**WHAT IS BEING ASKED**
From the first line to the last, copy the listing exactly and omit the images.

**DATA BLOCK**

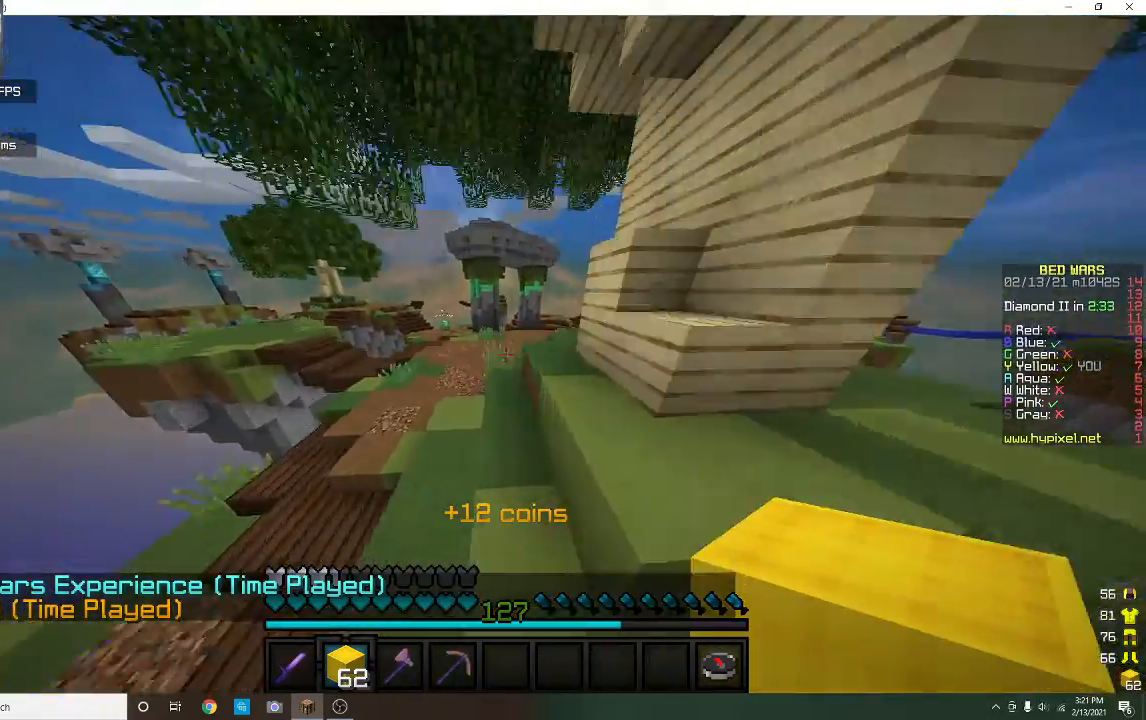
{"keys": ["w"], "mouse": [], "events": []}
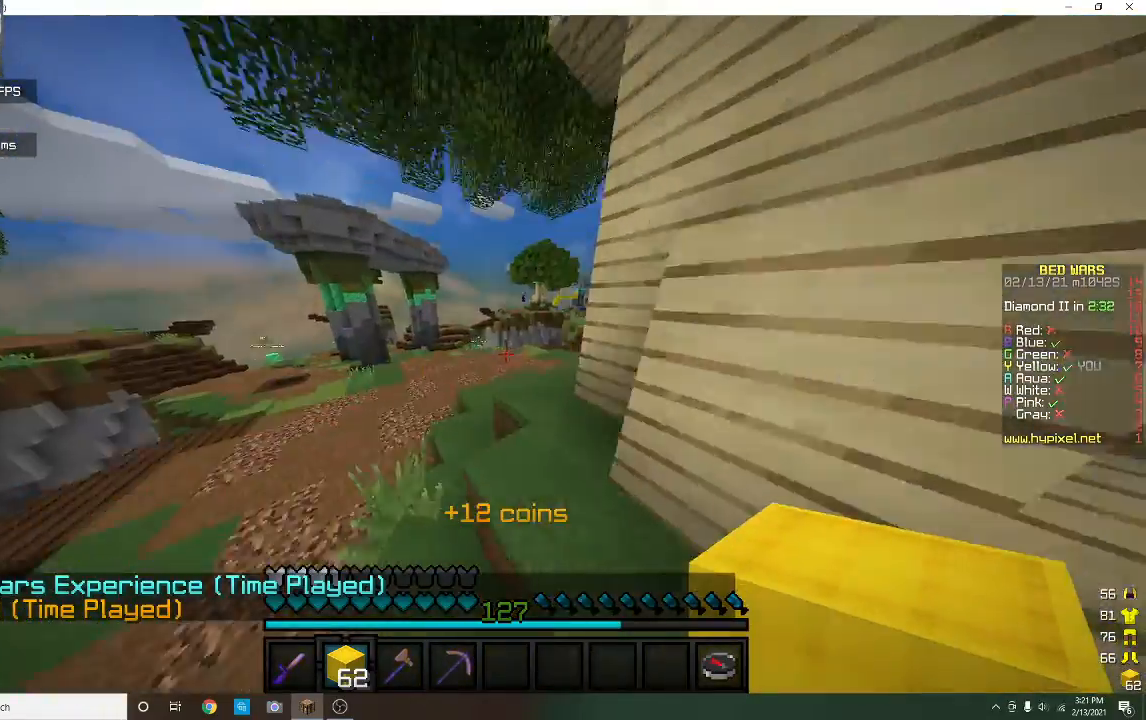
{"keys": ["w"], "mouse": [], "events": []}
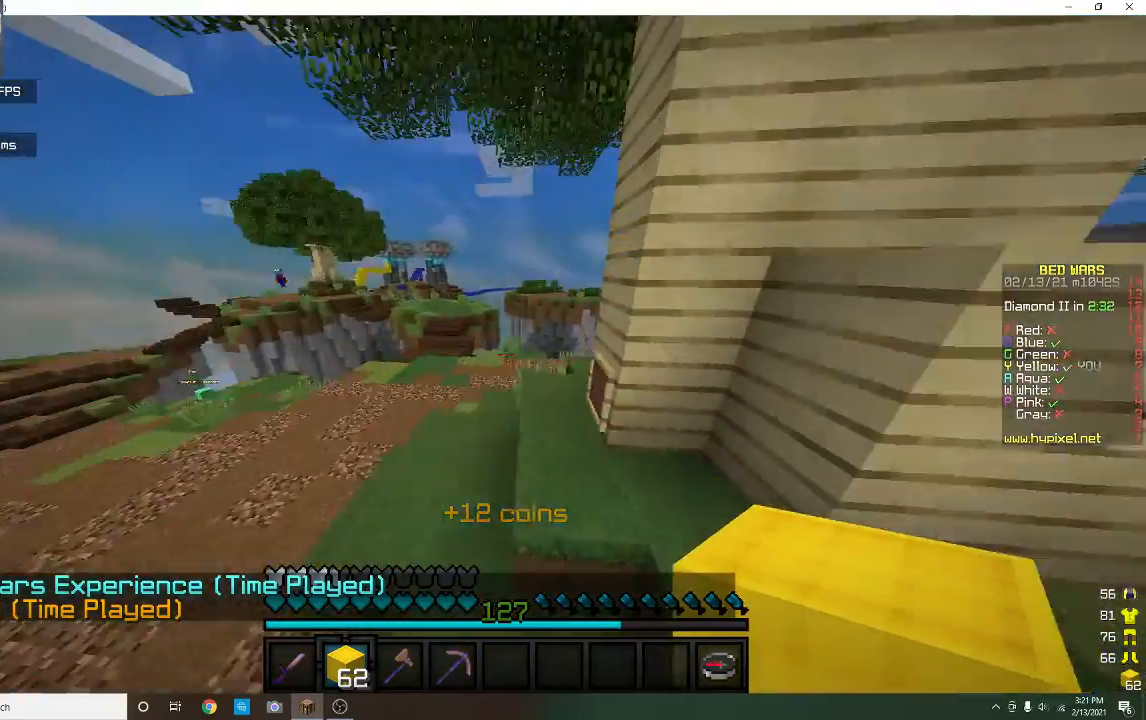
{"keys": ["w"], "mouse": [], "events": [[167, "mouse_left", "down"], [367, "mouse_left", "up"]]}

**ANSWER SECTION**
{"keys": ["w"], "mouse": [], "events": []}
{"keys": ["w"], "mouse": [], "events": []}
{"keys": ["w"], "mouse": [], "events": [[167, "mouse_left", "down"], [367, "mouse_left", "up"]]}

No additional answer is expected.